Damon soltó un bufido y la abrazó con fuerza.
—¡Qué vas a ser frígida!
—Entonces todo te lo debo a ti.
—¿Por qué no me lo dijiste?
—Porque habría significado cambiar las reglas.
Damon la miró a los ojos.
—Yo deseaba más y creía que tú no. Y cuando te fuiste a East Hampton creí ver confirmada esa idea. Me pareció que lo que te importaba era tu trabajo. ¡Oh, Dios, Kate! Te he echado mucho de menos. Creí morir cuando llegué a casa y encontré tu nota. ¿A qué te referías cuando dijiste que no podías continuar con el engaño?
—Durante un cierto tiempo, después de que regresamos de las islas, creí que nuestro matrimonio podría resultar. Y luego… luego me pareció que empezaba a
caerse a pedazos. Te fuiste a Montreal, yo me fui a Hampton y las cosas comenzaron a empeorar. Te alejaste. Y Stephanos me habló de Eleni.
—¿Qué te dijo de ella?
—Que todo el mundo pensaba que ella habría sido una buena esposa para ti, pero que estabas casada conmigo.
—Maldito Stephanos.
—No fue culpa suya. Tenía razón.
—Nadie es mejor esposa para mí que tú —dijo Damon—. Tienes todo lo que siempre he querido en una esposa.
—Pero ni siquiera lo sabías cuando te casaste conmigo —dijo Kate, bromeando.
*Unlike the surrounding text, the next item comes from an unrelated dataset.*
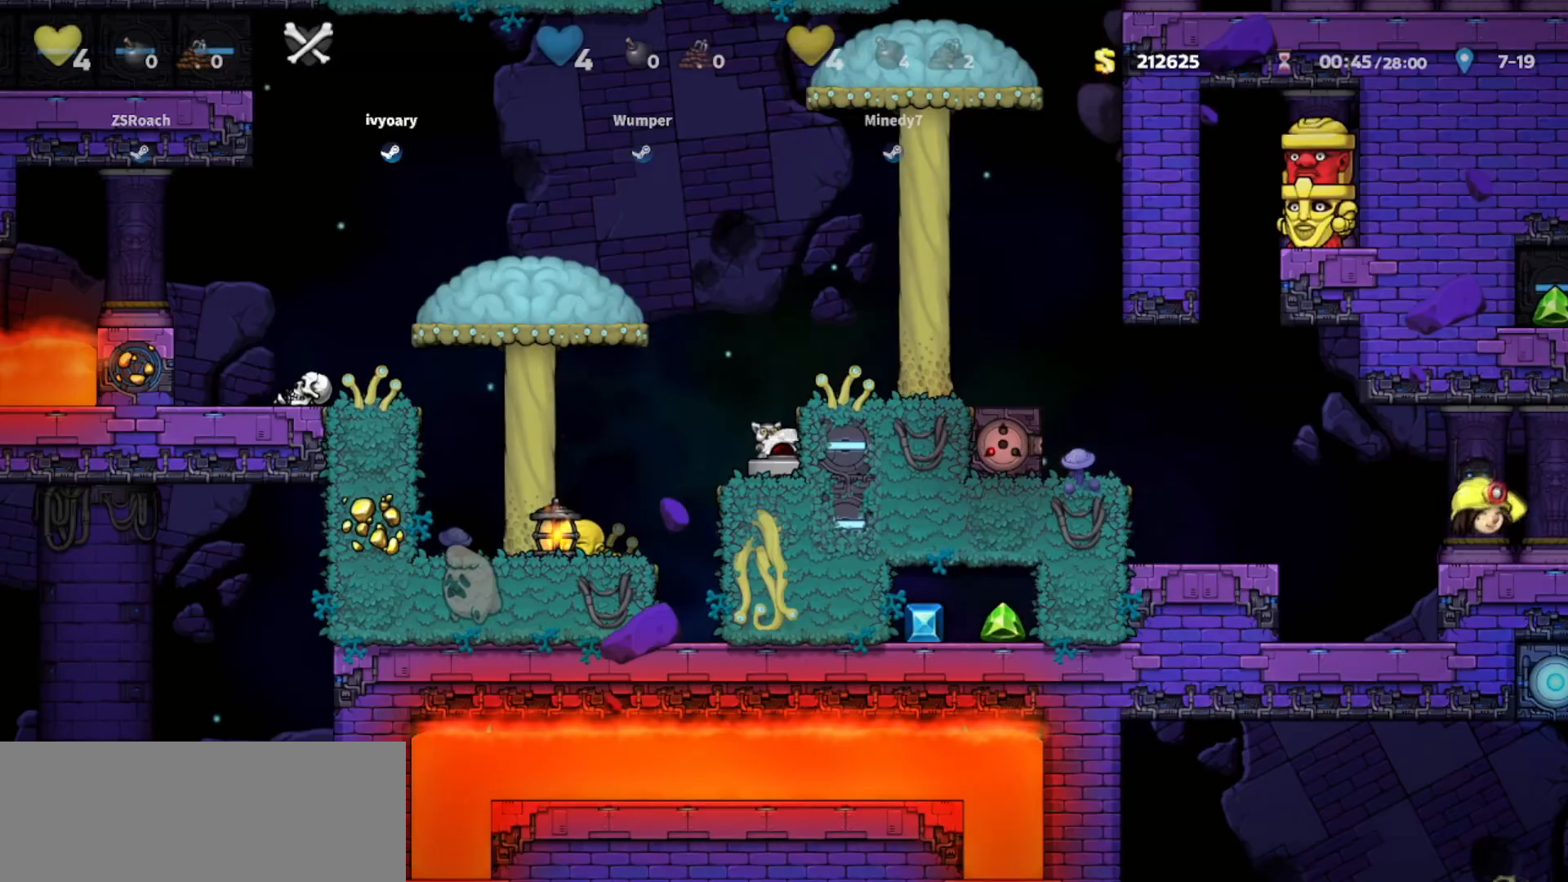
{"keys": ["jump", "left"], "events": [[233, "walk", "up"], [267, "left", "down"], [367, "jump", "down"]]}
—Ni siquiera te conocía cuando me casé contigo — dijo él, sonriendo—. Pero no necesité mucho tiempo. Te metiste en mi sangre. Te convertirse en parte de mí. Te quiero, Kate. Cuando te fuiste, creí que moriría.
—Yo casi morí —dijo Kate.
—Encontré tu calendario… aquél en que tachabas los días…
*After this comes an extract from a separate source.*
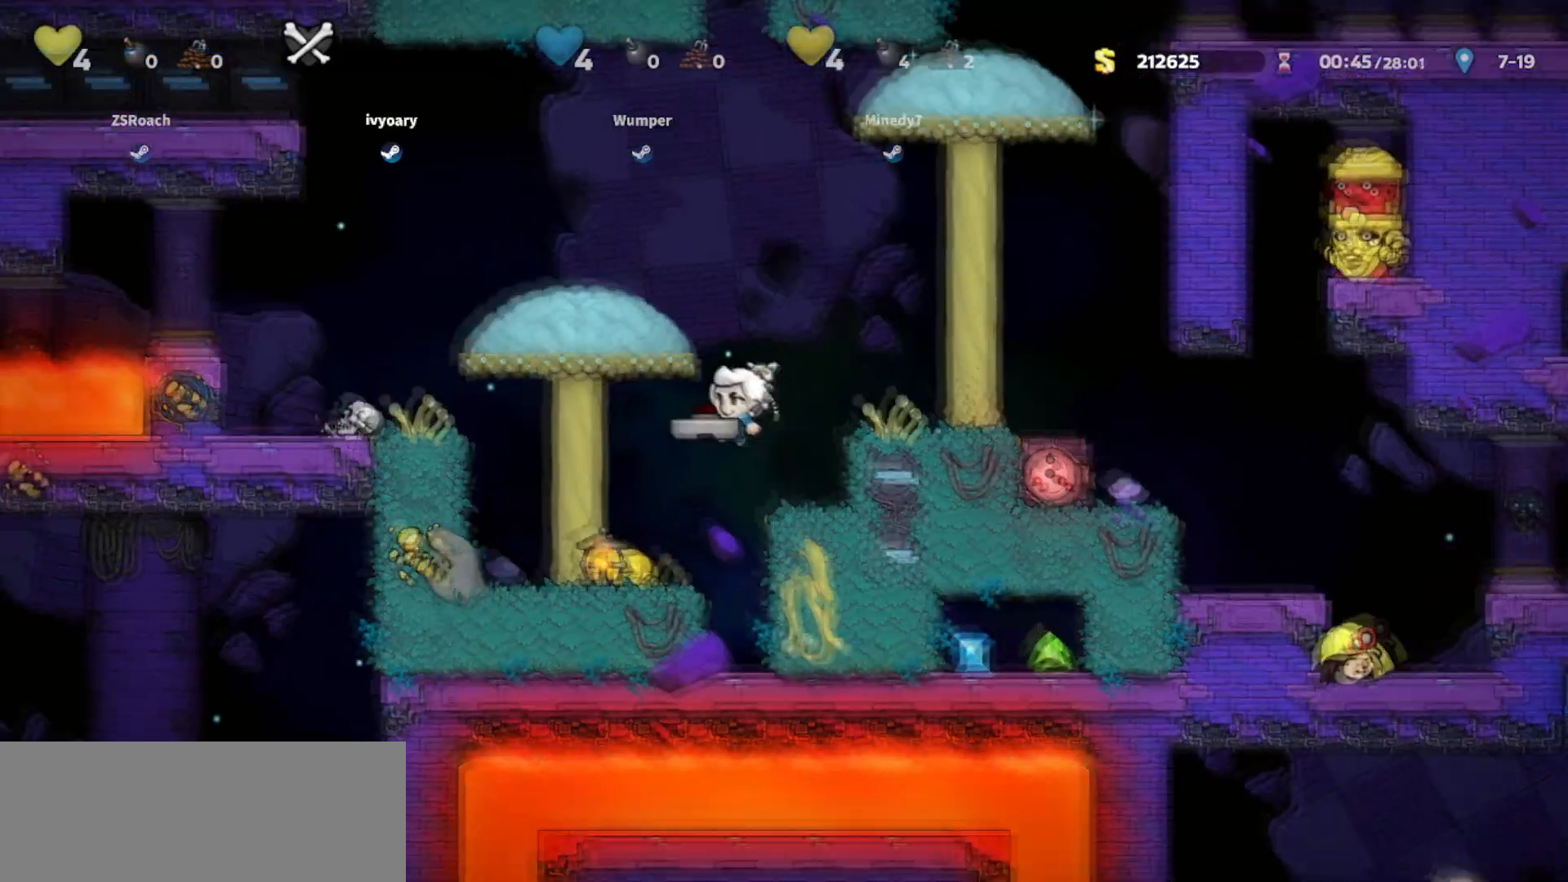
{"keys": ["walk"], "events": [[67, "jump", "up"], [100, "up", "down"], [200, "jump", "down"], [200, "left", "up"], [234, "walk", "down"], [301, "jump", "up"], [301, "up", "up"]]}
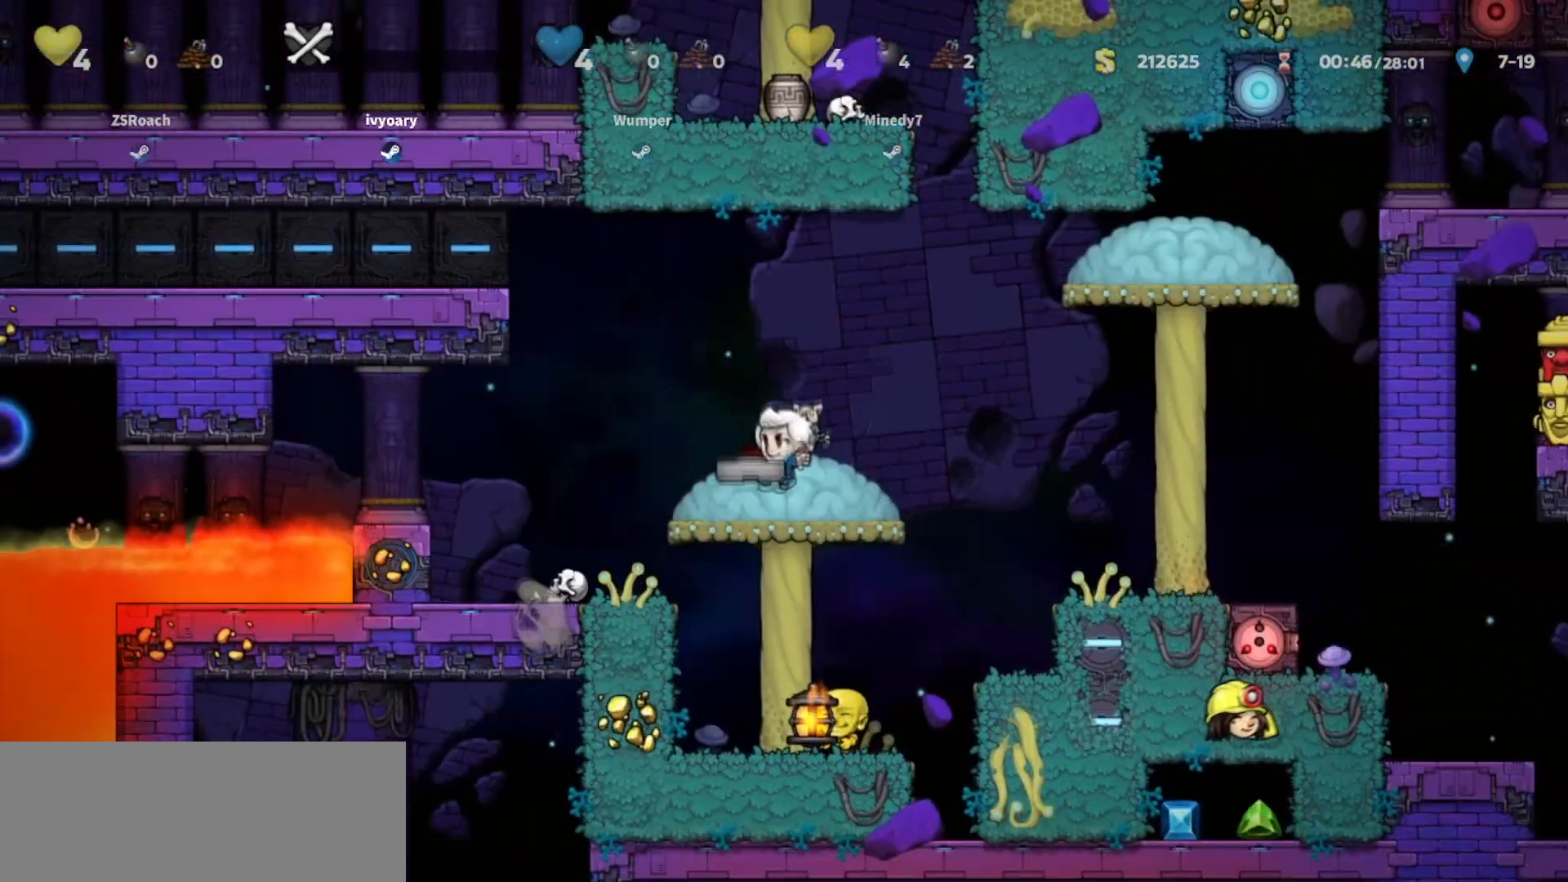
{"keys": [], "events": [[267, "down", "down"], [433, "down", "up"], [500, "walk", "up"]]}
Kate asintió con la cabeza.
—Al principio sólo quería que trascurrieran los días. Luego… —inclinó la cabeza—… luego no quería que terminara. Te quiero, Damon.
—Yo también te quiero.
—Gracias a Stephanos —dijo ella después de un largo momento.
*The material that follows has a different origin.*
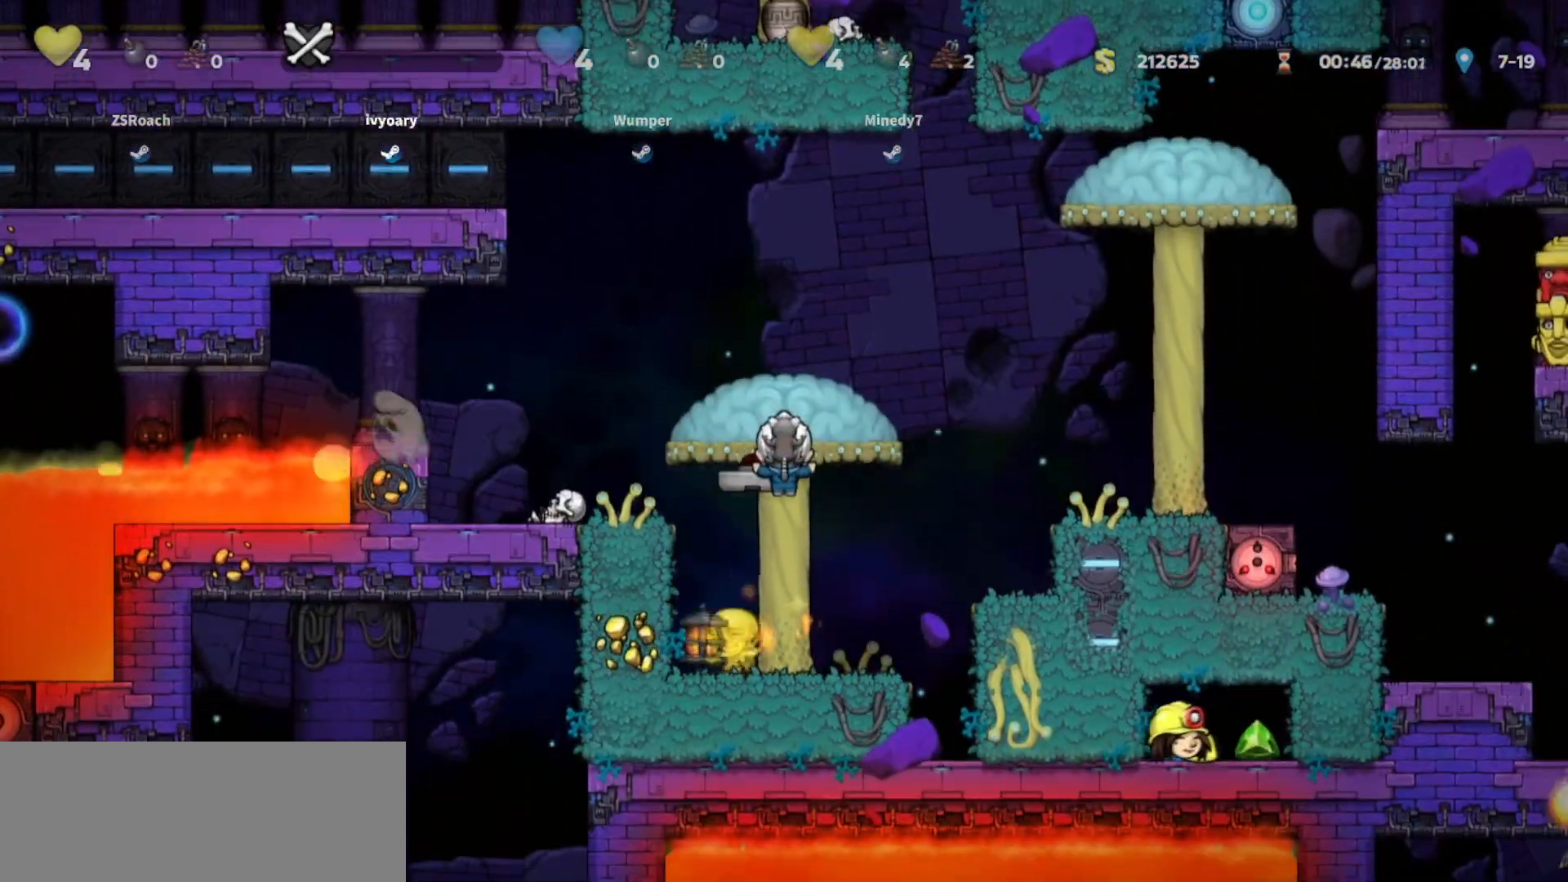
{"keys": ["right", "walk"], "events": [[134, "jump", "down"], [134, "right", "down"], [234, "jump", "up"], [501, "walk", "down"]]}
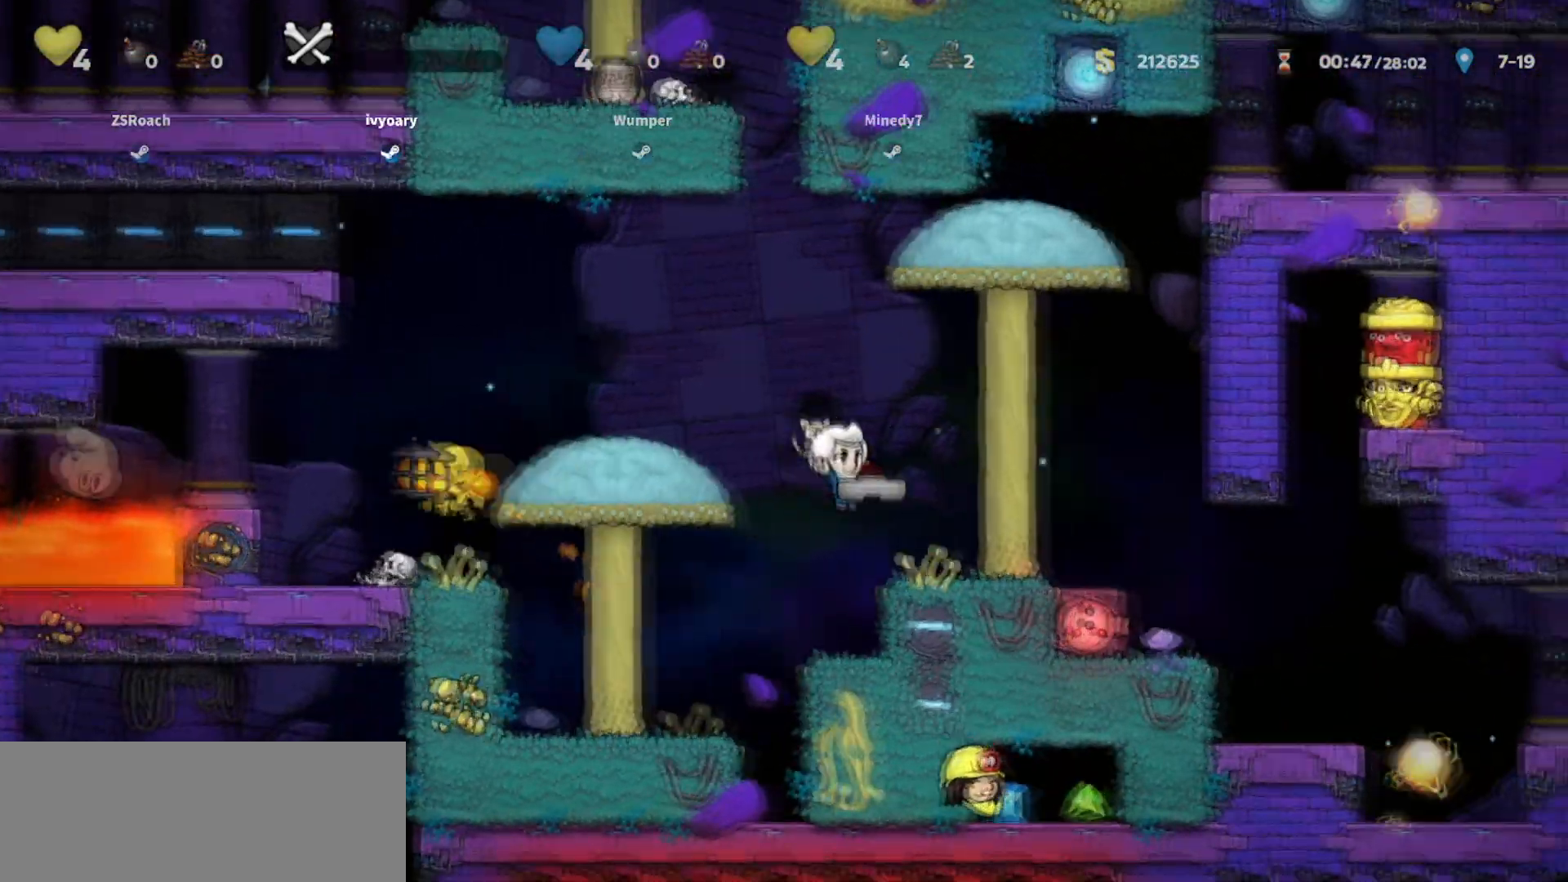
{"keys": ["left"], "events": [[100, "right", "up"], [200, "walk", "up"], [233, "left", "down"], [300, "jump", "down"], [500, "jump", "up"]]}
—Supongo que tenemos que estarle agradecidos.
—Sí. Deberías darle unas vacaciones.
Damon movió la cabeza.
—Al contrario, creo que la manera de pagarle es darle más trabajo. Lleva una semana y media dirigiendo todo el negocio, y ahora ha ido a cerrar el trato con Belliard. Me parece que tendré que nombrarlo director ejecutivo, después de todo.
—¿Pero y tú? ¿No echarás de menos el puesto?
—No tendré tiempo para echarlo de menos. La presidencia de la compañía es algo más que un puesto —sonrió y luego le guiñó un ojo—. Además, tengo otros planes.
Kate sonrió.
—¿Ah, sí? ¿Cómo cuáles?
Damon la apretó contra sí y la besó en los labios.
—Como demostrarte una y otra vez lo feliz que soy de que seas mi mujer.